> DATA FOR REVIEW:
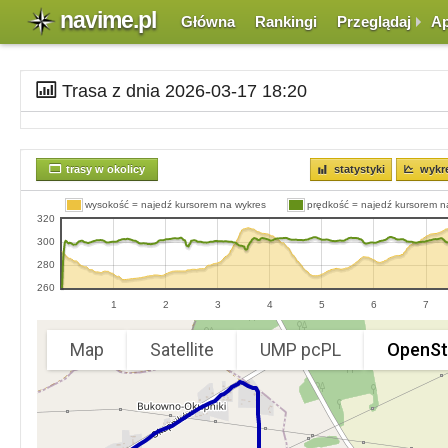
navime.pl
Główna
Rankingi
Przeglądaj
Ap
Trasa z dnia 2026-03-17 18:20
trasy w okolicy
statystyki
wykr
wysokość = najedź kursorem na wykres
prędkość = najedź kursorem n
320
300
280
260
1
2
3
4
5
6
7
Map
Satellite
UMP pcPL
OpenSt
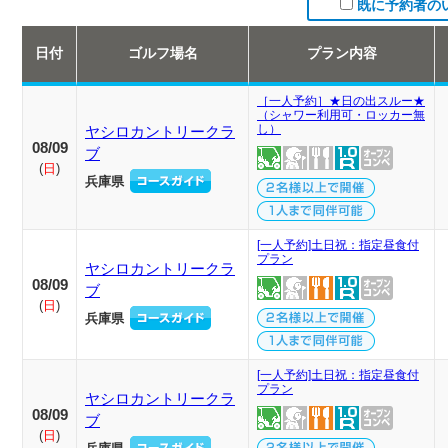
既に予約者の
日付
ゴルフ場名
プラン内容
［一人予約］★日の出スルー★
（シャワー利用可・ロッカー無
し）
ヤシロカントリークラ
08/09
ブ
(
日
)
兵庫県
[一人予約]土日祝：指定昼食付
プラン
ヤシロカントリークラ
08/09
ブ
(
日
)
兵庫県
[一人予約]土日祝：指定昼食付
プラン
ヤシロカントリークラ
08/09
ブ
(
日
)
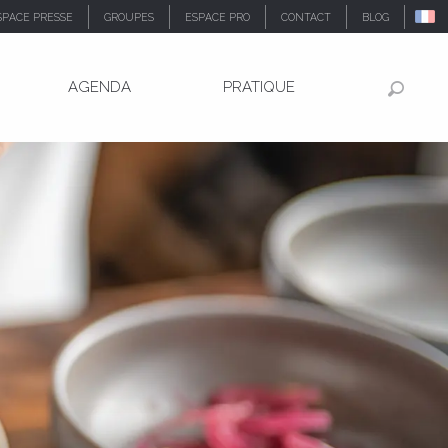
SPACE PRESSE
GROUPES
ESPACE PRO
CONTACT
BLOG
AGENDA
PRATIQUE
Recher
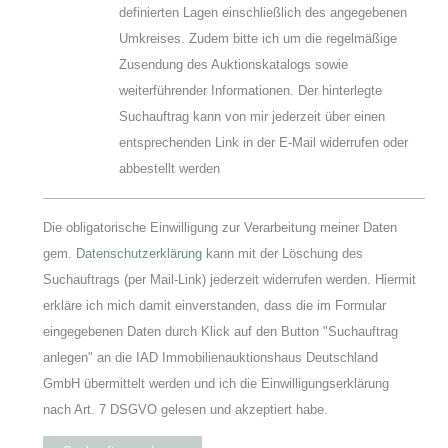
definierten Lagen einschließlich des angegebenen
Umkreises. Zudem bitte ich um die regelmäßige
Zusendung des Auktionskatalogs sowie
weiterführender Informationen. Der hinterlegte
Suchauftrag kann von mir jederzeit über einen
entsprechenden Link in der E-Mail widerrufen oder
abbestellt werden
Die obligatorische Einwilligung zur Verarbeitung meiner Daten
gem.
Datenschutzerklärung
kann mit der Löschung des
Suchauftrags (per Mail-Link) jederzeit widerrufen werden. Hiermit
erkläre ich mich damit einverstanden, dass die im Formular
eingegebenen Daten durch Klick auf den Button "Suchauftrag
anlegen" an die IAD Immobilienauktionshaus Deutschland
GmbH übermittelt werden und ich die Einwilligungserklärung
nach Art. 7 DSGVO gelesen und akzeptiert habe.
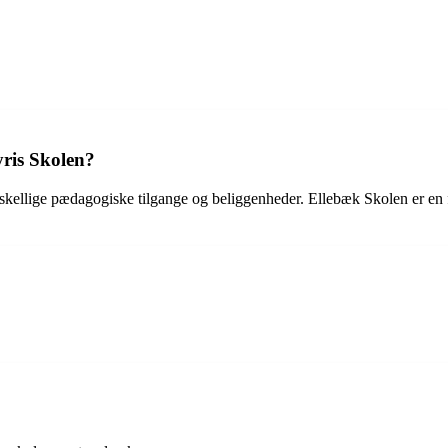
ris Skolen?
rskellige pædagogiske tilgange og beliggenheder. Ellebæk Skolen er en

> DIRECTIONS FOR THIS TASK: Restate every line above exactly, omitting images.

> TASK SOLUTION:
navime.pl
Główna
Rankingi
Przeglądaj
Ap
Trasa z dnia 2026-03-17 18:20
trasy w okolicy
statystyki
wykr
wysokość = najedź kursorem na wykres
prędkość = najedź kursorem n
320
300
280
260
1
2
3
4
5
6
7
Map
Satellite
UMP pcPL
OpenSt
既に予約者の
日付
ゴルフ場名
プラン内容
［一人予約］★日の出スルー★
（シャワー利用可・ロッカー無
し）
ヤシロカントリークラ
08/09
ブ
(
日
)
兵庫県
[一人予約]土日祝：指定昼食付
プラン
ヤシロカントリークラ
08/09
ブ
(
日
)
兵庫県
[一人予約]土日祝：指定昼食付
プラン
ヤシロカントリークラ
08/09
ブ
(
日
)
SPACE PRESSE
GROUPES
ESPACE PRO
CONTACT
BLOG
AGENDA
PRATIQUE
Recher
definierten Lagen einschließlich des angegebenen
Umkreises. Zudem bitte ich um die regelmäßige
Zusendung des Auktionskatalogs sowie
weiterführender Informationen. Der hinterlegte
Suchauftrag kann von mir jederzeit über einen
entsprechenden Link in der E-Mail widerrufen oder
abbestellt werden
Die obligatorische Einwilligung zur Verarbeitung meiner Daten
gem.
Datenschutzerklärung
kann mit der Löschung des
Suchauftrags (per Mail-Link) jederzeit widerrufen werden. Hiermit
erkläre ich mich damit einverstanden, dass die im Formular
eingegebenen Daten durch Klick auf den Button "Suchauftrag
anlegen" an die IAD Immobilienauktionshaus Deutschland
GmbH übermittelt werden und ich die Einwilligungserklärung
nach Art. 7 DSGVO gelesen und akzeptiert habe.
ris Skolen?
rskellige pædagogiske tilgange og beliggenheder. Ellebæk Skolen er en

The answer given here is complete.